In Skopje sind 25 Schüler aus Kumrovec wegen ähnlicher „Delikte“ zu je sechs bis acht Jahren Haft verurteilt worden, zwei Mütter von Schulkindern müssen je fünf Jahre hinter Gitter. Die Stadtverwaltung von Skopje läßt im Stile des rumänischen Diktators Ceausescu albanische Viertel abreißen, 600 der 1.700 Häuser fielen schon der Spitzhacke zum Opfer. Schon jetzt stellen die Flüchtlinge aus dieser Region mit 20.812 ein Fünftel der Asylbewerber in der Bundesrepublik und sind im letzten Quartal 1988 zur stärksten Flüchtlingsgruppe geworden.

Den streikenden Arbeitern in Kosovo geht es offensichtlich jetzt auch darum, den ständigen politischen Angriffen aus der serbischen Hauptstadt Belgrad zu begegnen. Als auf dem Höhepunkt der serbischen nationalistischen Kampagne Ende November 1988 auch Zehntausende von Albanern auf die Straße gingen, interpretierten dies die serbischen Massenmedien als „konterrevolutionäre Umtriebe“. Und bis heute läßt die serbische Führung nichts unversucht, diese eigentümliche Geschichtsauffassung in der jugoslawischen Öffentlichkeit zu verbreiten. Am 13. Februar will sie sogar die „Organisatoren“ der damaligen Demonstrationen publik machen.

Angesichts des anhaltenden politischen Drucks aus Serbien ist die Vermutung nicht abwegig, daß die streikenden Arbeiter Rückendeckung aus der eigenen Partei erhalten. Sie wollen nämlich durch den Streik den serbischen Parteichef Slobodan Milosevic und den jugoslawischen Parteichef Stipe Suvar zu einem Besuch in Kosovo zwingen, um mit ihnen über diese Politik zu diskutieren.

Unmut hat auch ausgelöst, daß die Parteiführung der Region weiterhin unter massivem Druck aus Belgrad steht und im Gesamtstaat die Politik Milosevics mitvertreten soll.
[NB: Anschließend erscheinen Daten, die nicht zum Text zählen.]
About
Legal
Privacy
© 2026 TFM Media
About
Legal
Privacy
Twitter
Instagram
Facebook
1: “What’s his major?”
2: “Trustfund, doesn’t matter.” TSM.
Milosevic und Suvar, so fordern die Arbeiter, sollen zur Entlassung des ehemaligen Parteiführers Azem Vlasi Rede und Antwort stehen.

Die Auseinandersetzungen in Kosovo werden sich bis zum März noch steigern - zu diesem Zeitpunkt soll die immer wieder verschobene Verfassungsänderung Serbien mehr Rechte im Kosovo einräumen. Doch im Rahmen der bestehenden Verfassung muß das Parlament in Kosovo der Verfassungsänderung zustimmen: nach Lage der Dinge erscheint dies jedoch ausgeschlossen.

Entsprechend befürchten nach Angaben der Presseagentur 'afp‘ „Beobachter“ bereits, daß der sich verschärfende Konflikt die Staats- und Parteiführung zu einer militärischen Lösung greifen läßt, wie sie 1981 in Polen vorexerziert wurde.